While the long-term health rationale may be valid, the majority of Pakistanis do not have affordable access to healthier alternatives. Increasing prices on accessible, calorie-rich staples like biscuits may push low-income households toward even less nutritious, unregulated options, worsening public health rather than improving it. It's also important to note that biscuits are not ultra-processed foods—they are baked items, commonly consumed as affordable energy sources, especially by lower-income groups.
The formal food sector, which invests heavily in quality control, supply chain integrity, and employment, is placed at a severe disadvantage. A shrinking consumer base and falling sales due to price hikes will reduce profitability and investment capacity, leading to lower tax contributions, job losses, and a potential contraction in industrial activity.
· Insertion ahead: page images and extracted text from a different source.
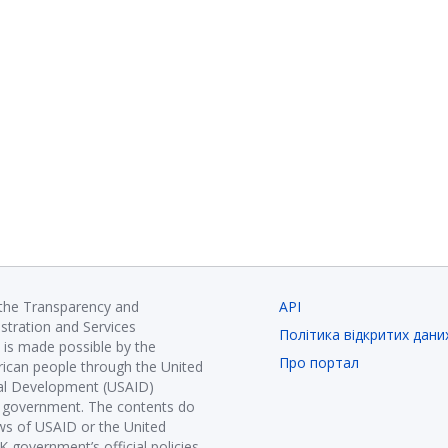
 the Transparency and
API
istration and Services
Політика відкритих дани
is made possible by the
Про портал
ican people through the United
nal Development (USAID)
K government. The contents do
ews of USAID or the United
government’s official policies.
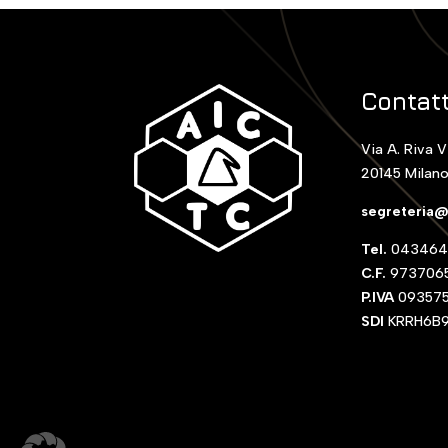
Contatt
Via A. Riva V
20145 Milan
segreteria@
Tel.
043464
C.F.
9737065
P.IVA
09357
SDI
KRRH6B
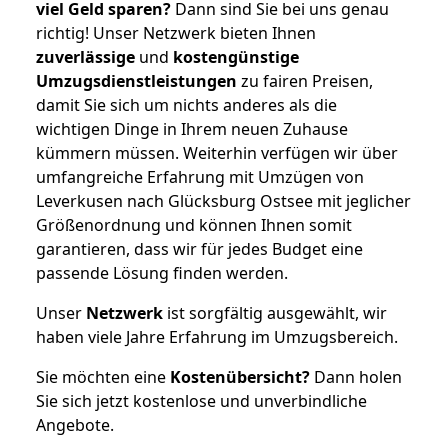
viel Geld sparen?
Dann sind Sie bei uns genau
richtig! Unser Netzwerk bieten Ihnen
zuverlässige
und
kostengünstige
Umzugsdienstleistungen
zu fairen Preisen,
damit Sie sich um nichts anderes als die
wichtigen Dinge in Ihrem neuen Zuhause
kümmern müssen. Weiterhin verfügen wir über
umfangreiche Erfahrung mit Umzügen von
Leverkusen nach Glücksburg Ostsee mit jeglicher
Größenordnung und können Ihnen somit
garantieren, dass wir für jedes Budget eine
passende Lösung finden werden.
Unser
Netzwerk
ist sorgfältig ausgewählt, wir
haben viele Jahre Erfahrung im Umzugsbereich.
Sie möchten eine
Kostenübersicht?
Dann holen
Sie sich jetzt kostenlose und unverbindliche
Angebote.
Globally, countries take two main routes when taxing processed foods: health-based taxes in developed countries aim to reduce consumption of specific harmful ingredients (such as the UK's Soft Drink Levy and Hungary's public health tax), while revenue-based taxes in developing economies often prioritize collection over outcomes, lacking a clear link to health policy.
Pakistan's current approach seems to fall in the latter category—revenue-driven without the health infrastructure to support its goals. More concerning is that it targets a sector already under pressure, without introducing complementary policies.
The recent news that the government may remove the sugar FED in FY26 is a positive move. If the government recognizes how harmful this tax is for businesses, jobs, and prices, then it should also reconsider the plan to tax ultra-processed foods.
Pakistan's tax policy needs to balance raising revenue with the country's economic realities. Flat taxes on sugar and processed foods hurt formal businesses, push up prices, make life harder for consumers, and give an unfair edge to the informal sector. Without affordable healthy options in place, these taxes end up doing more harm than good. This isn't the time for quick fixes in the name of health. Pakistan needs smart, targeted policies—not broad, harmful taxes.